◆ Task to carry out
Copy the records below word for word, starting at the line that contains "[382, 257, 496, 373]" and stopping after the line that contains "[85, 83, 117, 116] [95, 103, 106, 114]". Leave the pictures out of your copy.

◆ Recorded information
---

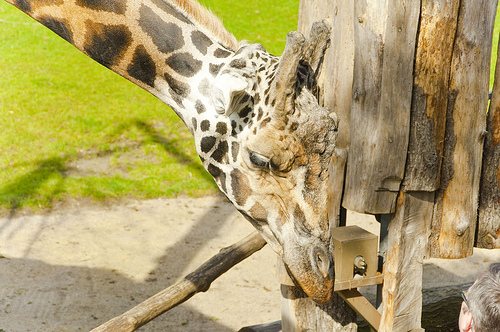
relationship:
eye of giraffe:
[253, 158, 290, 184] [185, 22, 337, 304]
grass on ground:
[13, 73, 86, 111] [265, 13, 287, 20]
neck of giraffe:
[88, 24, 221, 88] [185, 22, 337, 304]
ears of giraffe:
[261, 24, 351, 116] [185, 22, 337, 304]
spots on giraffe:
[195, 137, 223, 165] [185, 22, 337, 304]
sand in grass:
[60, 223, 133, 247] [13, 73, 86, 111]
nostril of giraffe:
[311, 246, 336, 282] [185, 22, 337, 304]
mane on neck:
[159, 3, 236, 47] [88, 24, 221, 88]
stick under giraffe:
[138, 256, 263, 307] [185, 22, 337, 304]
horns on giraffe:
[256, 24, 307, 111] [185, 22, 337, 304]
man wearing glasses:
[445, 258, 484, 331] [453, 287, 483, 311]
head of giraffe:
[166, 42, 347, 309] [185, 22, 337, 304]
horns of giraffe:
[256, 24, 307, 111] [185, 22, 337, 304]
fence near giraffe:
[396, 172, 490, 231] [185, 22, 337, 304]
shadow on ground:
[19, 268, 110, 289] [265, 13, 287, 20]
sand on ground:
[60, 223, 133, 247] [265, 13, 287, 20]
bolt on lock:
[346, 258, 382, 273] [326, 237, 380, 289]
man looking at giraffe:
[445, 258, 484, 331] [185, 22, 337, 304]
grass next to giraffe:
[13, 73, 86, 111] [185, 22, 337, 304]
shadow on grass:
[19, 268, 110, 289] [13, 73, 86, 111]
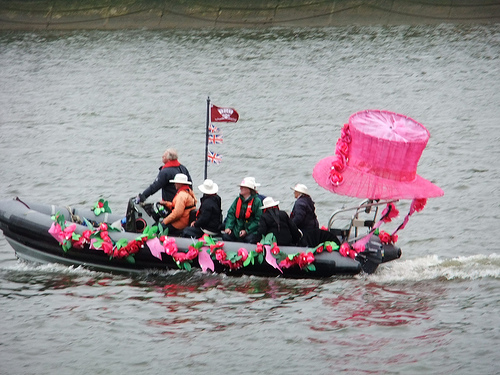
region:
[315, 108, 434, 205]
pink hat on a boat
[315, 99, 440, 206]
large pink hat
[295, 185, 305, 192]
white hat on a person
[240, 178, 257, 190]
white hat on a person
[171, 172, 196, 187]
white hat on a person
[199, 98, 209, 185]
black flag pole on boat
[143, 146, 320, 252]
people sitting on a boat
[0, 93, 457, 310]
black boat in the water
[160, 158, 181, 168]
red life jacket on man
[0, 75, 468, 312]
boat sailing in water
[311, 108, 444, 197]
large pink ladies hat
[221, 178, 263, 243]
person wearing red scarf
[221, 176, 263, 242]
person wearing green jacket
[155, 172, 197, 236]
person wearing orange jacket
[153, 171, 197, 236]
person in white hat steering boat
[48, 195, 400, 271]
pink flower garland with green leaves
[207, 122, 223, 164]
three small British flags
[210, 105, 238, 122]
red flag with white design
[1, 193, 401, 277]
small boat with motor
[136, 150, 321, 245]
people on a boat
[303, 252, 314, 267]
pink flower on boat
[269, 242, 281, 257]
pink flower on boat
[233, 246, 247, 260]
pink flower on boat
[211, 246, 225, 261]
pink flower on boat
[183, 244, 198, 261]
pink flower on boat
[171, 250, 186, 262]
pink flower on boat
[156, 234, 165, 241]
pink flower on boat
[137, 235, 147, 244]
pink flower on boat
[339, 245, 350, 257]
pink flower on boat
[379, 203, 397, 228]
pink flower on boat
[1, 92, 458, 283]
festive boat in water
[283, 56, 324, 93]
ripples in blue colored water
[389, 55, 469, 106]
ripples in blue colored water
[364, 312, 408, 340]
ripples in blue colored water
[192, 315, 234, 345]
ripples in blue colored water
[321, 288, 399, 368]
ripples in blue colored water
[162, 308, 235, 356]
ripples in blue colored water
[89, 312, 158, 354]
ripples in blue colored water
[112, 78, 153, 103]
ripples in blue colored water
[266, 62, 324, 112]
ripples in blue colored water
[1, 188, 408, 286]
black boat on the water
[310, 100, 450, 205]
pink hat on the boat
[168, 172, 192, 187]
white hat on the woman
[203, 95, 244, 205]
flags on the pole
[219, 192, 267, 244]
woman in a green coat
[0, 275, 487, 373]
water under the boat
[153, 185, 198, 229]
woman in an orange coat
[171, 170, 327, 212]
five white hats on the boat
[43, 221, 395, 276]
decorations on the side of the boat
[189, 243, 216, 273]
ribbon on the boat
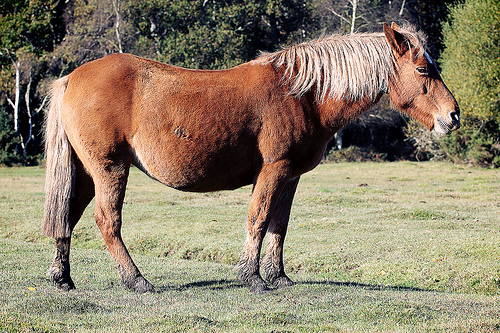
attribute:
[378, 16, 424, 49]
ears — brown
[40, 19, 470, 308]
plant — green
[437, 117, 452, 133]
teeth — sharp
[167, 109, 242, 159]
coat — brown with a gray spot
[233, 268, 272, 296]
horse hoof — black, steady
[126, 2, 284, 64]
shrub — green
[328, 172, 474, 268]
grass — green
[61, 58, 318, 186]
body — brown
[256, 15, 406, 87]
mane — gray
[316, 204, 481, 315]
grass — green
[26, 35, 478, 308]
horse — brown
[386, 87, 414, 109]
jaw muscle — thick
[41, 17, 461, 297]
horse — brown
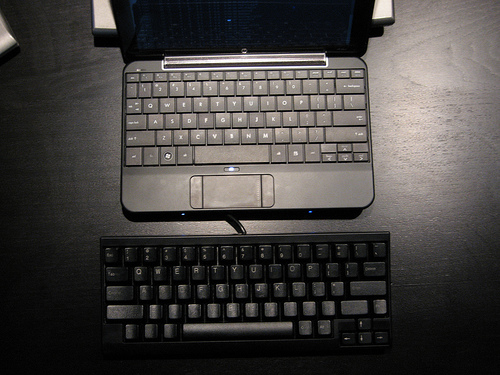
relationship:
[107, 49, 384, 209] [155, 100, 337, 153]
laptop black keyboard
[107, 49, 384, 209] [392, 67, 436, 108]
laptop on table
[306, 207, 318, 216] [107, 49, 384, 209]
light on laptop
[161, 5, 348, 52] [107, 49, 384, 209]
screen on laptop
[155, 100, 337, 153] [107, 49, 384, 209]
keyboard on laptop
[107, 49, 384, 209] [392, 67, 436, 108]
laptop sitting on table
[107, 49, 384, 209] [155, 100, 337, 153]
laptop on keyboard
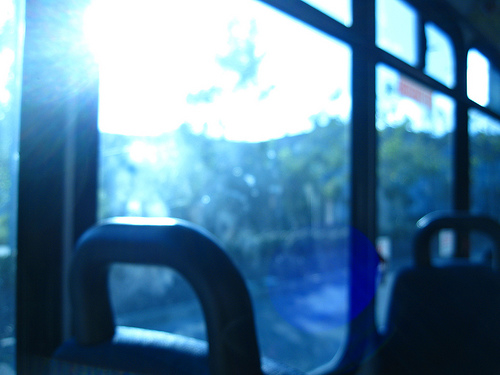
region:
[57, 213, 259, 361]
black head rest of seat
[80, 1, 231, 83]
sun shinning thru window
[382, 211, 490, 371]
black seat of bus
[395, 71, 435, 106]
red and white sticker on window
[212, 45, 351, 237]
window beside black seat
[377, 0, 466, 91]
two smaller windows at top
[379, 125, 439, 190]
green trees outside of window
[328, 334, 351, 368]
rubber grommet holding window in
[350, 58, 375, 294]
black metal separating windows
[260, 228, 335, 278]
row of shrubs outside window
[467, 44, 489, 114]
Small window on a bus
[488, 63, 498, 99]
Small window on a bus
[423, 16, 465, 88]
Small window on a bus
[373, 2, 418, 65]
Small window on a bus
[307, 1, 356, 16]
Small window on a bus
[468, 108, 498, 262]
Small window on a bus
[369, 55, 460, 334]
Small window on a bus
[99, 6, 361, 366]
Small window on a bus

---

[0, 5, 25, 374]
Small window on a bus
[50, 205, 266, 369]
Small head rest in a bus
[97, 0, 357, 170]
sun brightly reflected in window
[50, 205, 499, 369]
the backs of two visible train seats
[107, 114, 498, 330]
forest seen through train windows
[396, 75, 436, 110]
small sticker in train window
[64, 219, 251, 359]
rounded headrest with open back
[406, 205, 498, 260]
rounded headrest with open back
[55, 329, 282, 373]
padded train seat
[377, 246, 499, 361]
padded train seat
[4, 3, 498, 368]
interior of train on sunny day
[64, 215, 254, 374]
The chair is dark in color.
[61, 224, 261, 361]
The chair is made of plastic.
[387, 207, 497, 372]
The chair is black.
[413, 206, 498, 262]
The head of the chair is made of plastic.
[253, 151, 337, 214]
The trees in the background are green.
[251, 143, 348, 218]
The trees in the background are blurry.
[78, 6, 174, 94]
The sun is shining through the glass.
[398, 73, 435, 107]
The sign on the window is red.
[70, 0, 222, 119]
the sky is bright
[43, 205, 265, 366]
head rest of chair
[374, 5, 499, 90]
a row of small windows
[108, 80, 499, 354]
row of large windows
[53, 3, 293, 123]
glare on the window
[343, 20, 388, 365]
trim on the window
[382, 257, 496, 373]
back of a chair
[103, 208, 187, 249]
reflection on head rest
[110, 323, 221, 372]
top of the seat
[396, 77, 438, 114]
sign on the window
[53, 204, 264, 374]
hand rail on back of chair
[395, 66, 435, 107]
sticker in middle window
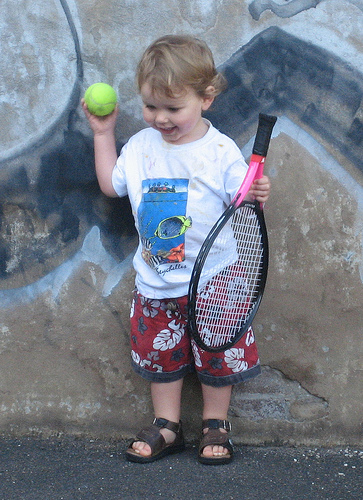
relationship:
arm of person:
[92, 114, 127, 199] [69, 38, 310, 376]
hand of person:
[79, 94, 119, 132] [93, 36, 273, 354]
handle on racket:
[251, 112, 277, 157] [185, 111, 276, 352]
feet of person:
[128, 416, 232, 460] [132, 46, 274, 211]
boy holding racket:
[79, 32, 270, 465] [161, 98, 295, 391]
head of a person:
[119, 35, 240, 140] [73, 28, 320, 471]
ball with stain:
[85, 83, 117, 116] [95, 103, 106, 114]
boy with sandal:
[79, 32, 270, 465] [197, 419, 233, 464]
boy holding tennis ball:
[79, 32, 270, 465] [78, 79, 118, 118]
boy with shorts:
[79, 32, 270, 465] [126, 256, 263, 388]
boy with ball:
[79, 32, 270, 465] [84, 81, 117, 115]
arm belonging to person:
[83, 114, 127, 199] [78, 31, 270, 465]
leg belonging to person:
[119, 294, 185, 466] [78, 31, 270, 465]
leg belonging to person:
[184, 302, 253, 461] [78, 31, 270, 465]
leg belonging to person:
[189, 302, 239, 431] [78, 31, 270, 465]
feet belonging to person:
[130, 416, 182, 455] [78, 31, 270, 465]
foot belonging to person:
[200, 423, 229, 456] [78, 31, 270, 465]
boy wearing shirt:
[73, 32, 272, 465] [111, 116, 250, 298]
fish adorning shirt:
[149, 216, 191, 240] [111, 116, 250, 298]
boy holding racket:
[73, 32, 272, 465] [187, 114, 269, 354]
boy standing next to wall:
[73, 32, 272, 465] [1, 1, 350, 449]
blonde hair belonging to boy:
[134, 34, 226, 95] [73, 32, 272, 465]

---

◆ Exercise output
[382, 257, 496, 373]
back of a chair
[103, 208, 187, 249]
reflection on head rest
[110, 323, 221, 372]
top of the seat
[396, 77, 438, 114]
sign on the window
[53, 204, 264, 374]
hand rail on back of chair
[395, 66, 435, 107]
sticker in middle window
relationship:
arm of person:
[92, 114, 127, 199] [69, 38, 310, 376]
hand of person:
[79, 94, 119, 132] [93, 36, 273, 354]
handle on racket:
[251, 112, 277, 157] [185, 111, 276, 352]
feet of person:
[128, 416, 232, 460] [132, 46, 274, 211]
boy holding racket:
[79, 32, 270, 465] [161, 98, 295, 391]
head of a person:
[119, 35, 240, 140] [73, 28, 320, 471]
ball with stain:
[85, 83, 117, 116] [95, 103, 106, 114]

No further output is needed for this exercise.